“I’ve been playing the same character for 10 years and it’s my stage work that has really given me the discipline and the craft to do what I do even on film or TV.” – Christine Baranski
Over both The Good Wife and its spinoff The Good Fight, Christine Baranski has portrayed lawyer Diane Lockhart for nearly ten years. It’s been a remarkable role for an actress who was previously primarily known for her comedic performances on stage and in television shows like Cybill and Happy Family. Speaking with Gold Derby about the role that has brought her six of her fifteen Emmy nominations, Baranski talks about how the role revitalized her career on screen.
Baranski remarks that her The Good Wife role came at exactly the point when she was seeking a strong dramatic role. She recalls:
“Most of my character work has been comedic. Diane came along because after doing nine months of a Broadway farce with Mark Rylance, I said to my manager, ‘You know what would be really good for me as an actress is to play a dramatic character on a TV show, someone with authority who’s well-spoken, a professional woman. That would be a great career move.’ Lo and behold, my manager said, ‘Funny, there’s this one pilot that’s really good this season called The Good Wife’ and so here I am 10 years later. I think it’s been a gift as an actor to go from a career that was so, first of all, stage and so much comedy, to then the longest period of time I’ve worked as an actor playing one character has been in a drama rather than in a comedy. I could easily have been Leonard’s mother for 12 years every week doing The Big Bang Theory and that would’nt have stretched me as much or enriched me as much as an actress.”

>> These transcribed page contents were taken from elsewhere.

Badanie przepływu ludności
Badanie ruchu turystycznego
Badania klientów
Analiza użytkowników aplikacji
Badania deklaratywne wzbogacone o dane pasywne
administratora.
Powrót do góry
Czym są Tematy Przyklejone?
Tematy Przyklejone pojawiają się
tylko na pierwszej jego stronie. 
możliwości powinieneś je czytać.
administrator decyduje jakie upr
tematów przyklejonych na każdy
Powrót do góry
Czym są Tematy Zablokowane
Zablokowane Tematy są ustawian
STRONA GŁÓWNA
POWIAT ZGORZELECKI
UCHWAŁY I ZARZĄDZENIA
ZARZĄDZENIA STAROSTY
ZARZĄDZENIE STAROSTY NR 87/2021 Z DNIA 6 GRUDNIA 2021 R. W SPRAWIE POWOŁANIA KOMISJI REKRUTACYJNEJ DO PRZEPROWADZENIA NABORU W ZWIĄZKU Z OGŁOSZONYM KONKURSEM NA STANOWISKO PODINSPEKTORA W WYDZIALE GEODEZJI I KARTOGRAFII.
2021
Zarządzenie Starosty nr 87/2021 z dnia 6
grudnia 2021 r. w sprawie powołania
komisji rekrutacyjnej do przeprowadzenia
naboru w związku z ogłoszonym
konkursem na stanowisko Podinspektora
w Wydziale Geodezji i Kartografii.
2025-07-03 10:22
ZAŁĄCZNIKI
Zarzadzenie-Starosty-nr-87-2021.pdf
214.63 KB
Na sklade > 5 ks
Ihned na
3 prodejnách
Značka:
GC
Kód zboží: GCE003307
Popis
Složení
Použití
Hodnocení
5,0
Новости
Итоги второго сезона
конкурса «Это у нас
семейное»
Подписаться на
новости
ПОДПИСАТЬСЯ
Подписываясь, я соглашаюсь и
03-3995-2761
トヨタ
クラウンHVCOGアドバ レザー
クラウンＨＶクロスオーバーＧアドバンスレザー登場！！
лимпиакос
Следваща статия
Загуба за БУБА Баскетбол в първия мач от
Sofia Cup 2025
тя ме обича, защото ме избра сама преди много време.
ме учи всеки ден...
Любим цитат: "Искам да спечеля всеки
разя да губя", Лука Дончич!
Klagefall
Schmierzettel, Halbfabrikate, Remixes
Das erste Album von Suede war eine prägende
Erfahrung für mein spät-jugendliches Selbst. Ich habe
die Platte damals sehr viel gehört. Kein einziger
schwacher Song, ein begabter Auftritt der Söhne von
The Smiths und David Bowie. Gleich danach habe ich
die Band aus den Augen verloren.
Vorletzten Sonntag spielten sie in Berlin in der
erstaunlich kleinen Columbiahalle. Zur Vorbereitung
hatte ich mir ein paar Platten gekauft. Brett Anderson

Though it has been over a decade since Christine Baranski appeared on Broadway, she appeared on Broadway regularly throughout the 1980s, winning Tony Awards for Best Featured Actress in a Play for The Real Thing and Rumors. Baranski remarks that at one point in her career that was her career goal, explaining, “Studying at Juilliard, what I wanted was to be a great stage actress. I never had it in my head to be a film or TV actor. I didn’t think I had the face for it. Hollywood was some place that was for movie stars. I didn’t dream of a TV career. I just wanted to be on the stage. It served me well because actually now I’ve been playing the same character for 10 years and it’s my stage work that has really given me the discipline and the craft to do what I do even on film or TV.”